# [WORK ORDER]
For this exercise, write out only the lines of the entries below from the one with "plume, as evidenced" up to and including the one with "trusted roofing", exactly as they are. Pictures stay out.

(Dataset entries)
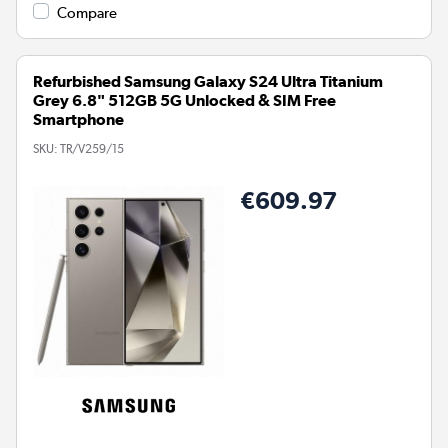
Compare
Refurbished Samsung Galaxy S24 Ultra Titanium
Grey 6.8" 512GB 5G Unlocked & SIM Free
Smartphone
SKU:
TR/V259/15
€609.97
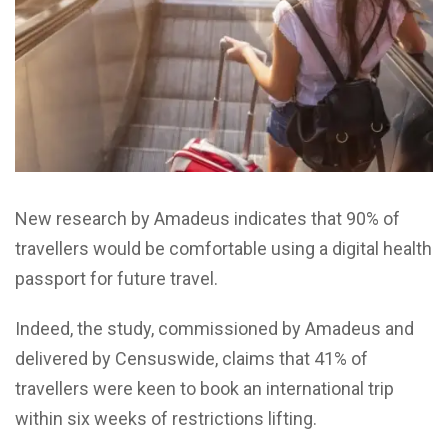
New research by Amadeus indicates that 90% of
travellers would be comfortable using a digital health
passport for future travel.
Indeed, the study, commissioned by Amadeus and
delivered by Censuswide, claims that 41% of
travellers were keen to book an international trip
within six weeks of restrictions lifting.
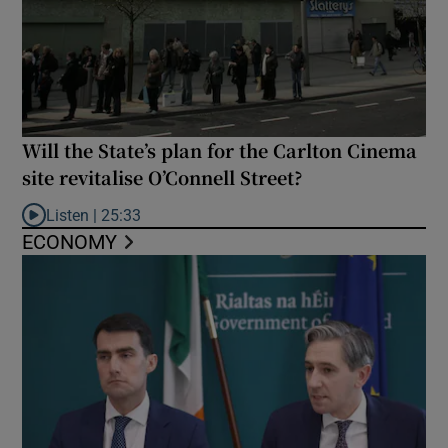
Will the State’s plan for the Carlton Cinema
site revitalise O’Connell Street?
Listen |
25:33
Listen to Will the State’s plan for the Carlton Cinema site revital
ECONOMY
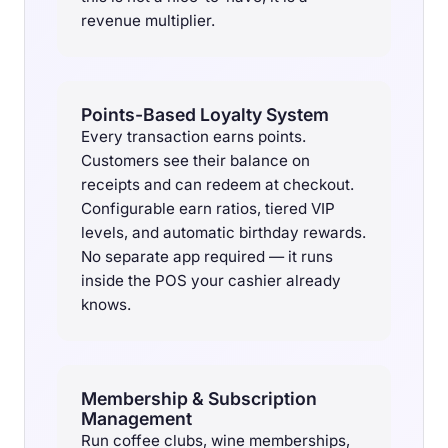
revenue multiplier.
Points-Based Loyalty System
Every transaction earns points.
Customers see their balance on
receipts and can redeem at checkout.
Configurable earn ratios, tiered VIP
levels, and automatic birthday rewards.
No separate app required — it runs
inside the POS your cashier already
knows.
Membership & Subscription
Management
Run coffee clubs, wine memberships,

...

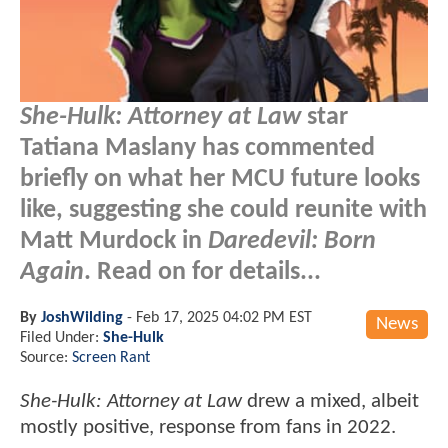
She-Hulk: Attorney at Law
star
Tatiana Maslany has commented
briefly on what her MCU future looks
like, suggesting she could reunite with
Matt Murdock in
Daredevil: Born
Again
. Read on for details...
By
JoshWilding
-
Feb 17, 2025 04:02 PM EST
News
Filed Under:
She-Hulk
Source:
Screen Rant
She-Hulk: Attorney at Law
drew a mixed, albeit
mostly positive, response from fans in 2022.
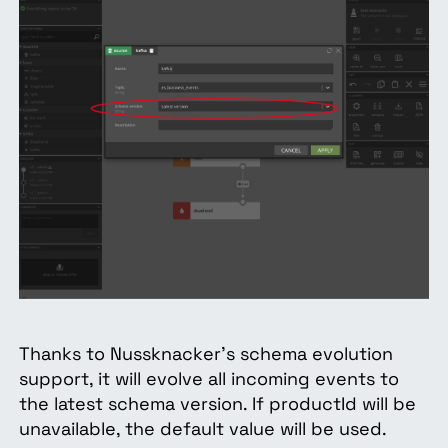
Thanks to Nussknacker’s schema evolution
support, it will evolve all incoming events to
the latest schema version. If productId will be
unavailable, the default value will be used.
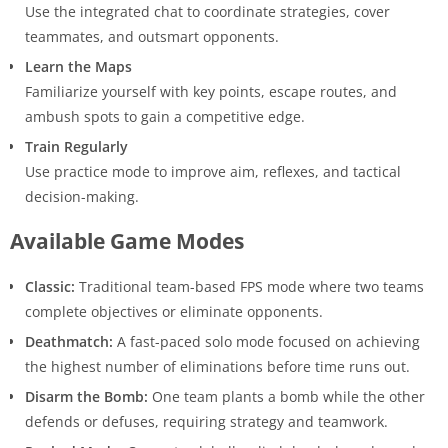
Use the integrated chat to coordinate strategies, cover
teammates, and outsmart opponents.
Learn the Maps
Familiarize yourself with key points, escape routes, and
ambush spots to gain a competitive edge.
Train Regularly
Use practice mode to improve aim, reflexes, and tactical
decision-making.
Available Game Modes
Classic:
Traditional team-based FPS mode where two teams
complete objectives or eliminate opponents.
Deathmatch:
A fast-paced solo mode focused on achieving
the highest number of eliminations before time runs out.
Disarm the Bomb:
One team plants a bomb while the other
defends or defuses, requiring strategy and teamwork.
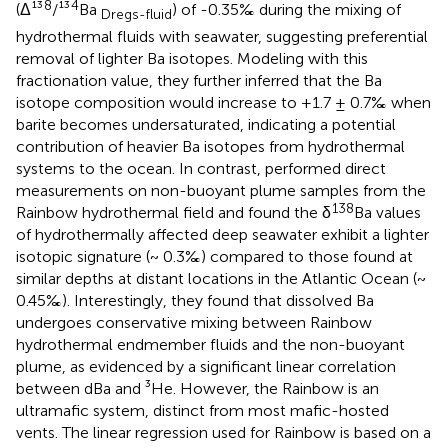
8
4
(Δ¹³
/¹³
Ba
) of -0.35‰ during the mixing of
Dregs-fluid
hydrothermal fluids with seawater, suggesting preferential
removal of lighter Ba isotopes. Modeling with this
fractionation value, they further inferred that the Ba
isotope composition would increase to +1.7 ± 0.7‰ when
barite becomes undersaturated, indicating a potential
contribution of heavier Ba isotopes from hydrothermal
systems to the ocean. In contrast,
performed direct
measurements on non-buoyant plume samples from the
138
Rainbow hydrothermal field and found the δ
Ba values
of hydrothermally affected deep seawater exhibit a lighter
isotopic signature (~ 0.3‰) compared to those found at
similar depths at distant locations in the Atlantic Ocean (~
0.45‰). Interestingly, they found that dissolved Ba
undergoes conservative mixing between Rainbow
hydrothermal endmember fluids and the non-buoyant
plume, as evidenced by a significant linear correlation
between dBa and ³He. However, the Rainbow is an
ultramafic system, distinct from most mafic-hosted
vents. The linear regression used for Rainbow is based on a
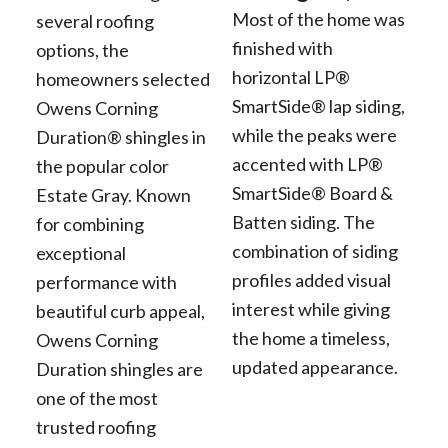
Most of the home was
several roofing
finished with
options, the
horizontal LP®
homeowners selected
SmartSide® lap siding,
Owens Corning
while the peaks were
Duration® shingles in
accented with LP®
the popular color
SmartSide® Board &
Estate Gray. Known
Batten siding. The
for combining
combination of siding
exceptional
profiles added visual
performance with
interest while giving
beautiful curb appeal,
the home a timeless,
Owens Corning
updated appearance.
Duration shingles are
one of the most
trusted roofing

# [YOUR RESPONSE]
plume, as evidenced by a significant linear correlation
between dBa and ³He. However, the Rainbow is an
ultramafic system, distinct from most mafic-hosted
vents. The linear regression used for Rainbow is based on a
Most of the home was
several roofing
finished with
options, the
horizontal LP®
homeowners selected
SmartSide® lap siding,
Owens Corning
while the peaks were
Duration® shingles in
accented with LP®
the popular color
SmartSide® Board &
Estate Gray. Known
Batten siding. The
for combining
combination of siding
exceptional
profiles added visual
performance with
interest while giving
beautiful curb appeal,
the home a timeless,
Owens Corning
updated appearance.
Duration shingles are
one of the most
trusted roofing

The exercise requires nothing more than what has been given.